Targeting TERT and the MYCN gene network as a novel therapeutic approach for high-risk neuroblastoma
MYCN belongs to a small family of transcription factors implicated in fundamental cellular processes. There are 3 members of the MYC family in mammalian cells, c-MYC, MYCN and L-MYC. They interact with DNA through a consensus sequence called the E-box (CANNTG) and in concert with the partner MAX facilitate gene transcription. The importance of MYC in cell biology is vast. MYC controls key cellular processes including proliferation, survival and metabolism. Critical to this proposal is the fact that one of the genes positively regulated by MYC is the catalytic subunit of the telomerase complex, TERT . A recent study has shown that genomic rearrangements near the TERT gene are frequent in high-risk neuroblastomas and activation of TERT is particularly frequent in MYCN amplified tumours. These results are supported by our own analysis suggesting that the expression of TERT is significantly predictive of poor prognosis in multiple neuroblastoma datasets.

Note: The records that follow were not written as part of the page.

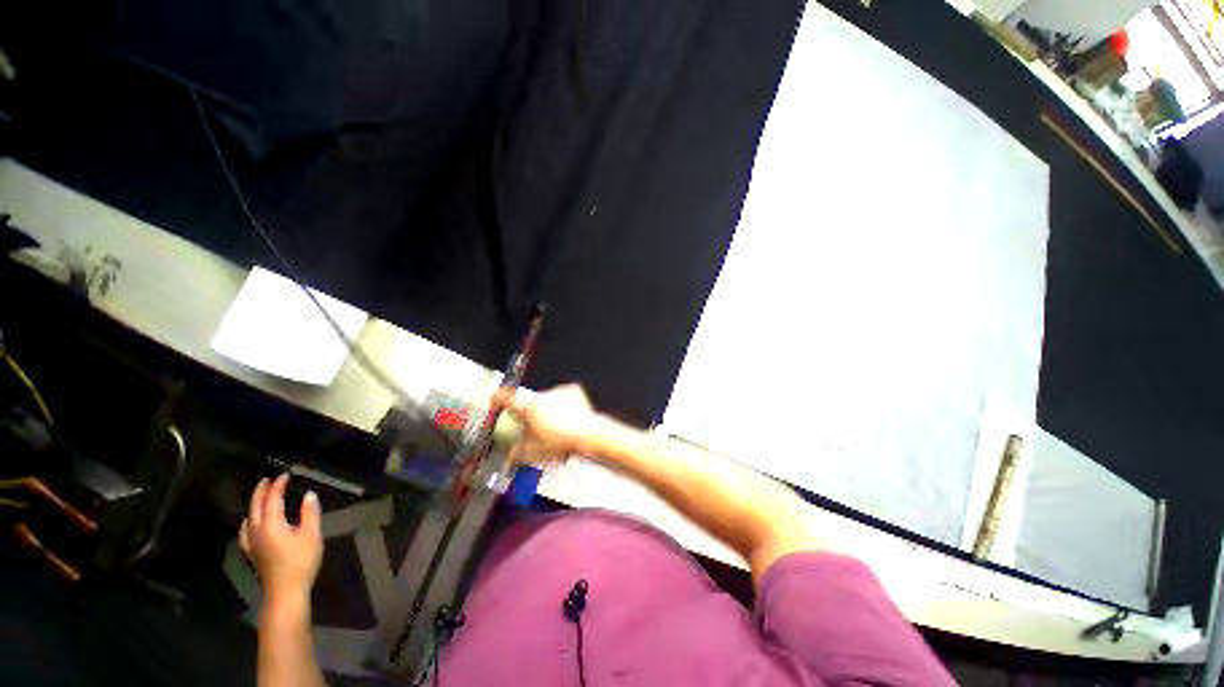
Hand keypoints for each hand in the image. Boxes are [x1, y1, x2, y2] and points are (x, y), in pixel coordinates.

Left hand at [239, 474, 322, 605]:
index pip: (272, 499)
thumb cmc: (301, 561)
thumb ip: (309, 514)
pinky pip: (245, 530)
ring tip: (260, 497)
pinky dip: (249, 521)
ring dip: (254, 504)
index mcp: (271, 524)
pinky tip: (251, 523)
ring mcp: (251, 542)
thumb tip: (309, 495)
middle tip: (268, 480)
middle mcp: (256, 530)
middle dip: (261, 492)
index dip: (277, 486)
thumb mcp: (311, 535)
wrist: (285, 591)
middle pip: (255, 506)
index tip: (284, 475)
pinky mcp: (251, 552)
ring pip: (248, 517)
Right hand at [492, 384, 602, 465]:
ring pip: (545, 399)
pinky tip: (566, 418)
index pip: (506, 397)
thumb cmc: (560, 443)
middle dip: (527, 412)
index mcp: (528, 406)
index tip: (494, 401)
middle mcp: (541, 395)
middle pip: (528, 401)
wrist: (589, 434)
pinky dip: (561, 405)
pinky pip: (562, 397)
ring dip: (545, 409)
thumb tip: (510, 455)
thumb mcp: (533, 452)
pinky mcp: (573, 391)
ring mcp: (558, 391)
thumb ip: (517, 452)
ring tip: (553, 426)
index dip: (497, 399)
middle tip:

The central objective of the study is to verify whether inhibition of TERT by a clinically viable inhibitor called Imetelstat and using Fluoxetine-Prozac to inhibit the MYCN signalling network can cause synergistic killing of high-risk, MYCN amplified neuroblastoma cells. In vitro studies: neuroblastoma cell lines will be exposed to increasing concentrations of Imetelstat, Prozac and drug combinations for 24-72 hours and the IC50 will be calculated using MTT/MTS assays. The different cell lines will also be subjected to immunofluorescence analysis with activated caspase-3 antibody, propidium iodide staining and FACS analysis to determine the cell cycle and apoptosis status. In vivo studies: it will be verified if Imetelstat can cause regression of human neuroblastoma tumours transplanted into immunocompromised mice.